Dataset records Block Start

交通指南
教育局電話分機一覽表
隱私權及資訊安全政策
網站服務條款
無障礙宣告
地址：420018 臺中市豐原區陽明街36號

Dataset records Block End

▶ [Task details]:
Transcribe each entry exactly as it appears.

▶ [Answer section]:
交通指南
教育局電話分機一覽表
隱私權及資訊安全政策
網站服務條款
無障礙宣告
地址：420018 臺中市豐原區陽明街36號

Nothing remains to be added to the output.